Este parágrafo acima é uma pérola de servilismo, que parece até escrita pelo Departamento de Estado dos EUA e apenas entregue a Aécio para assinar, pois nem sequer cita as barreiras impostas pelos norte-americanos para a entrada de produtos agrícolas brasileiros, um contencioso histórico.
Ou seja, defendeu integralmente que o Brasil abrisse seu mercado interno para os EUA, sem sequer exigir qualquer contrapartida, mesmo em setores que o Brasil já era mais competitivo.

Como se não bastasse, o prefácio de Aécio ainda trata a Alca como "acordo já firmado", "caráter urgente", e estabelece prazo-limite para 2005, o que faz o texto parecer mais uma peça de lobismo escancarado.
"... Há que se ressaltar o caráter relativamente urgente de tão ambicioso empreendimento.
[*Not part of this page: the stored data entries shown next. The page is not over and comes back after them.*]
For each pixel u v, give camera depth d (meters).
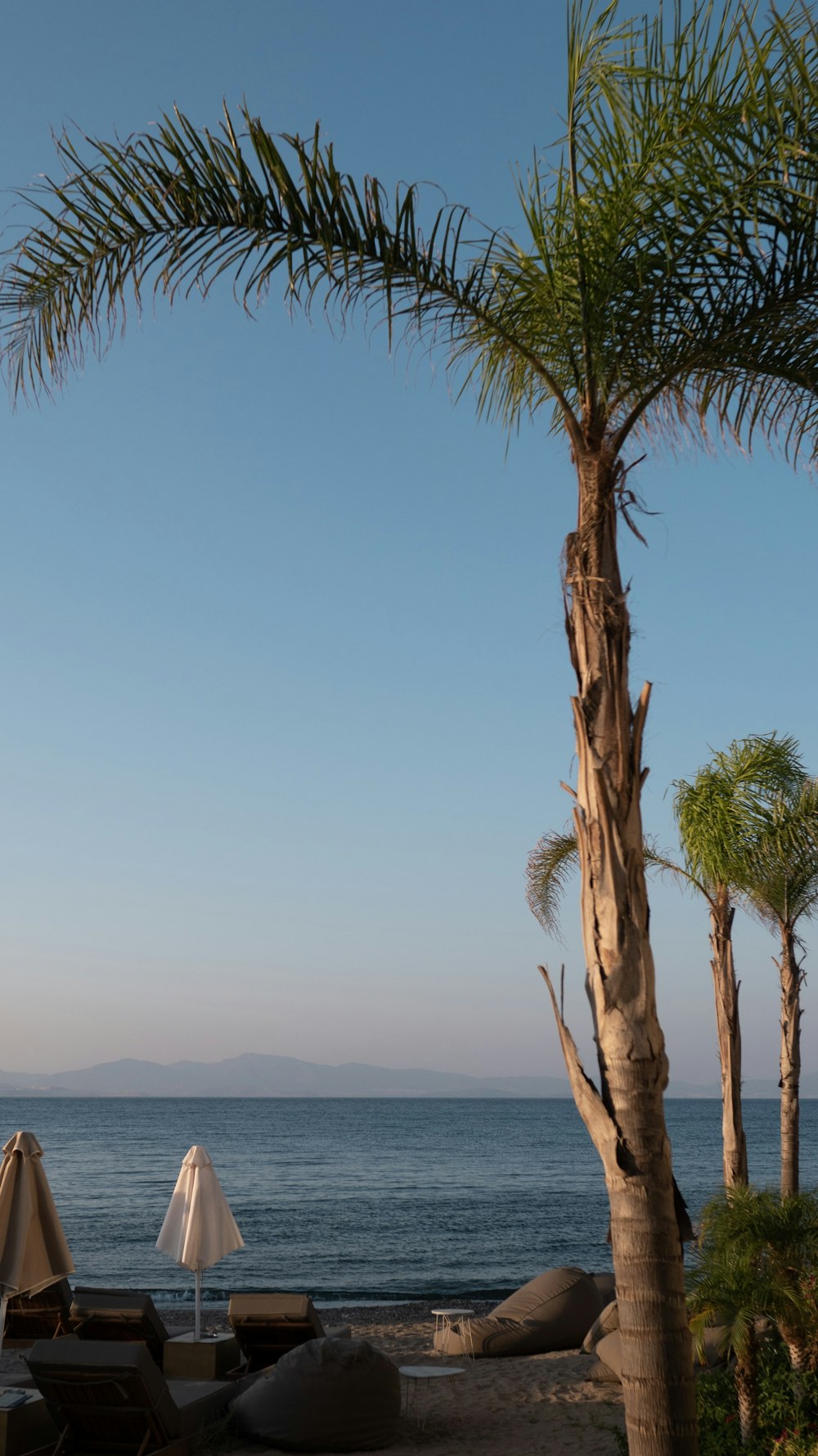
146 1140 85.44
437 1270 25.91
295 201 4.65
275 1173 55.41
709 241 4.58
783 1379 6.82
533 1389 9.62
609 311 4.70
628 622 4.33
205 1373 8.99
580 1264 27.06
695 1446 3.76
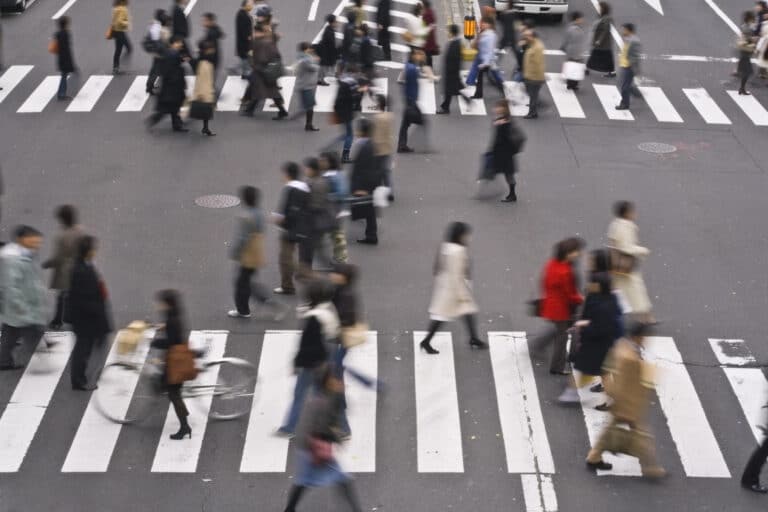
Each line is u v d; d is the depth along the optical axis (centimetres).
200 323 2100
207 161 2936
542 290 1995
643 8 4691
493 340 2066
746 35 3603
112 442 1755
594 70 3791
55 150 2995
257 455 1723
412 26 3666
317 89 3559
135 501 1617
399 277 2295
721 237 2553
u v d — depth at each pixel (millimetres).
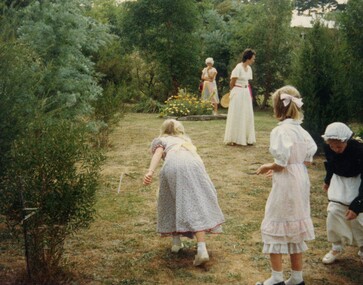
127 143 11250
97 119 10430
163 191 4633
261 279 4180
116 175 7957
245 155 9609
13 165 3945
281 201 3811
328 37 9438
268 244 3844
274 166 3803
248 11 25984
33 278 4016
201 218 4418
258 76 22875
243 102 10461
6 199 3930
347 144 4121
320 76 9234
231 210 6141
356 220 4188
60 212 3852
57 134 4020
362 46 12578
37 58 7652
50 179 3863
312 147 3947
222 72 24953
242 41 23562
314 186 7395
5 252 4660
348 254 4746
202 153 9820
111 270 4316
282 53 22594
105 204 6340
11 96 4426
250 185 7359
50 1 9414
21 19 8758
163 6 23281
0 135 4203
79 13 9820
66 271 4188
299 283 3910
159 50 24016
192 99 17781
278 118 4020
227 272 4309
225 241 5074
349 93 9320
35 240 3971
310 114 9289
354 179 4199
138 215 5922
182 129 4957
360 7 12664
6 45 4633
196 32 25344
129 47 24359
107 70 22672
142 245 4945
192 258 4633
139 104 21422
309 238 3867
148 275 4227
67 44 9094
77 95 9000
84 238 5105
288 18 23125
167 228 4656
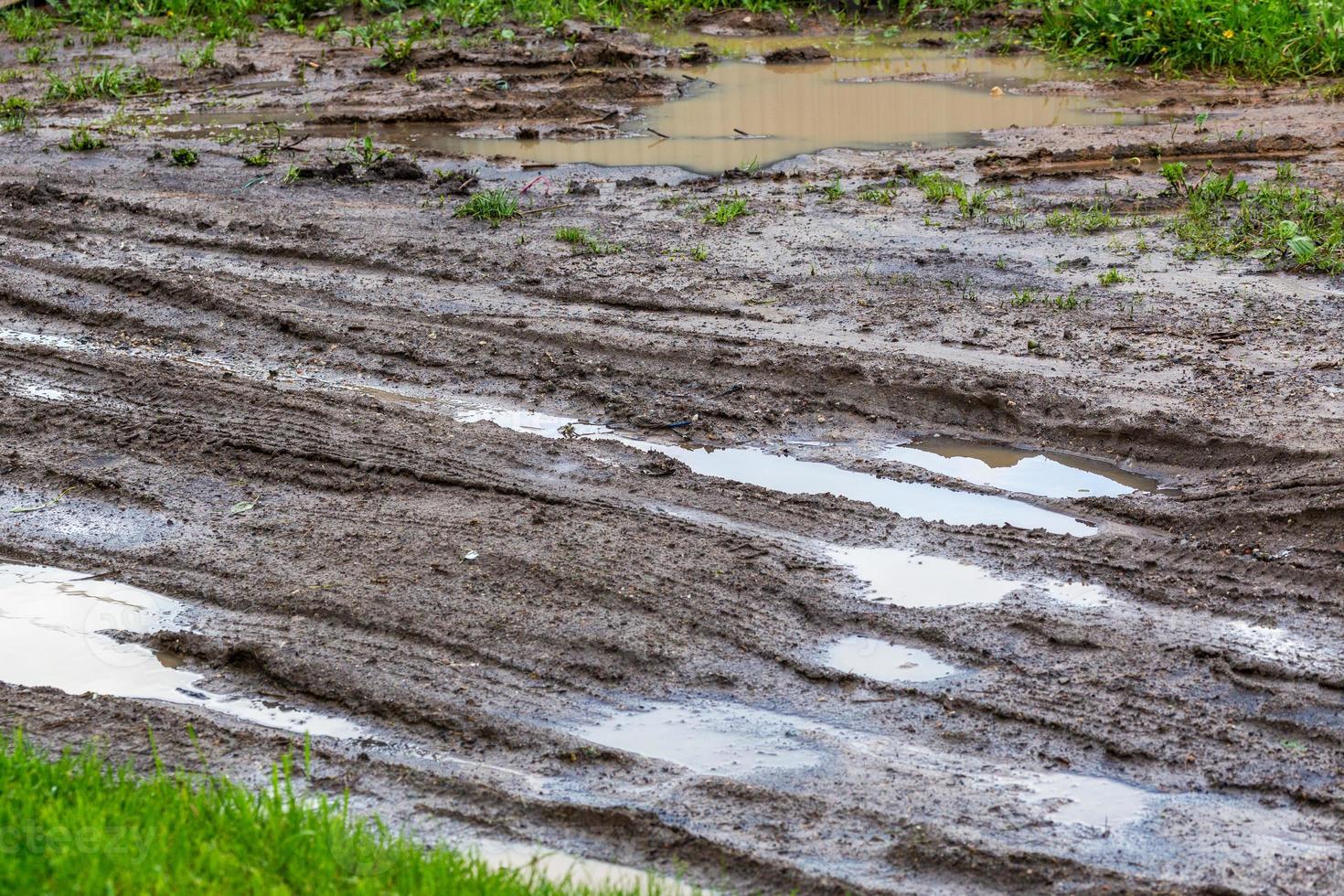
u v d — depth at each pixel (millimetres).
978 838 6672
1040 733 7527
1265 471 10141
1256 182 17500
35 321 14133
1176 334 12695
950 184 17750
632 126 22000
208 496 10477
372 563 9383
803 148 20266
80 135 21266
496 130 22109
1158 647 8219
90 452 11227
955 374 11875
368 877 5840
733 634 8492
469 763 7414
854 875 6477
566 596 8906
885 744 7512
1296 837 6672
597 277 14648
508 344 13055
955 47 26938
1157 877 6414
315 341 13344
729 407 11742
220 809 6379
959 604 8805
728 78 25172
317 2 30672
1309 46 23625
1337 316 12930
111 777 6754
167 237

Com efeito, não defrontamos com um mero protocolo de intenções, mas, sim, somos partícipes de um acordo já firmado sobre o cronograma das correspondentes negociações, o qual prevê a conclusão dos entendimentos no horizonte já visível do ano de 2005".
Para se ter uma ideia, a proposta de fazer um tratado de livre comércio amarrando compras governamentais condenaria todo o futuro da política de conteúdo nacional na exploração do pré-sal. Hoje o Brasil já cria uma indústria até de sondas de perfuração, a qual nunca teve. Com a Alca, teria de comprar eternamente tudo em Houston. O resultado imediato disso? Desemprego e desindustrialização no Brasil.
Com a Alca, dificilmente teríamos como escolher o caça sueco Grippen e participar de seu desenvolvimento tecnológico. Seríamos praticamente obrigados, por tratados, a comprar os caças da Boeing e nas condições deles de não oferecer transferência de tecnologia.
Também eram um desastre anunciado as cláusulas de proteção de investimento. Se um investidor americano fizesse uma aplicação financeira no Brasil e o dólar aqui desvalorizasse, teríamos de pagar indenização por isso.
Outro desastre seria a abertura irrestrita do mercado a bancos e seguradoras dos EUA. Imaginem o rico dinheiro da poupança do cidadão brasileiro aplicado no Lehman Brothers, que faliu na primeira das recentes crises internacionais, em 2008...
Agora, a ameaça de acabar com o Mercosul e retomar a agenda da Alca entra no rol das "medidas amargas" e impopulares – já anunciadas, mas ainda obscuras – propostas pelos tucanos.